On "Chair" (1975): Can
a chair be a muse? "A chair interacts and doesn't ask why."
On "Mannequin" (1962-63):
"I started this piece sitting in the bathtub waiting for the lice
body liquid" -- could I have misheard this? -- "to do its job."
On "Sleepwalking" (1971):
East Village junkies played the muses. "How far off-balance can
a semi-conscious person be?"
On "The Matter" (1979):
Everyone had been asking about the Paul Newman movie: "What's 'Hud'?"
"I wanted people to ask, What's 'The Matter'?"
What I love about postmodern
dance is its humane gentleness, its calm rhythm, its trust in the
intelligence of limbs and hips and necks to carry their own meaning
and do their own job, to move simply without being simplistic.
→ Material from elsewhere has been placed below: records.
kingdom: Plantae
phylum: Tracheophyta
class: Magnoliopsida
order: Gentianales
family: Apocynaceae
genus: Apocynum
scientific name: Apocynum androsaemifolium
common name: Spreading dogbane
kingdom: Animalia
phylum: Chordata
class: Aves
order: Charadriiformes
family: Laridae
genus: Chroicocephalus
All
of this was in evidence Sunday. It was an evening of tremendous
aplomb and grace, thanks to Gordon's dancers -- Wendell Beavers,
Hope Clark, Scott Cunningham, Karen Graham, Paul Langland, Eli McAfee,
Brendan McCall, Cynthia Oliver, Lucy Sexton, and Valda Setterfield,
Gordon's longtime companion.
Pashalinski offered other
insights. In the days when Duncan and Denishawn were revered, Gordon
took Sophie Tucker and Milton Berle as his idols. On his esthetic:
"My peers aspire to art. I aspire to vaudeville."
On the inevitable evolution
of his company: "They're turning into caterers, therapists, traitors!"
On his new dancers: "They
keep getting younger!"
On Yvonne Rainer: "Yvonne
Rainer is the muse of seriousness."
On Steve Paxton: "Steve
Paxton is thoughtful."
On Arlene Croce: Is Valda
your muse? she asks Gordon. No, he says. You are. (Here Setterfield
walks softly by, her mouth a perfect "O.")
On Croce: "You are the
goddess of What-if."
On "Trying Times" (1982):
He loves "Apollo." He watches it with Baryshnikov. He sees it many
times. He loves the Stravinsky, and uses it in his own interpretation.
On Sunday, in the hallowed space of St. Mark's Church, Gordon and
Setterfield dance the poignant pas de deux.
"Twenty-one Minutes Some
Odd" (1999), presented in its entirety, is the next-to-last piece
of the evening. Richard Einhorn's minimalist score is all pulsing
agon and strings. The most meaningful images for me: In unison,
the dancers face the audience and crouch, assaying the terrain;
lean back with an outstretched arm and scrunched faces; then crouch
again but this time in readiness, in expectation. And also this:
A serene, Butoh-like Setterfield stepping out and back toward the
center, her mouth agape, and surrounded by younger dancers -- a
gorgeous nucleus of postmodern dance. 'Is she bequeathing a legacy?'
I wonder. 'Is this the future?' It is exhilarating.
On his company: "The
dance company is family, and the family is muse."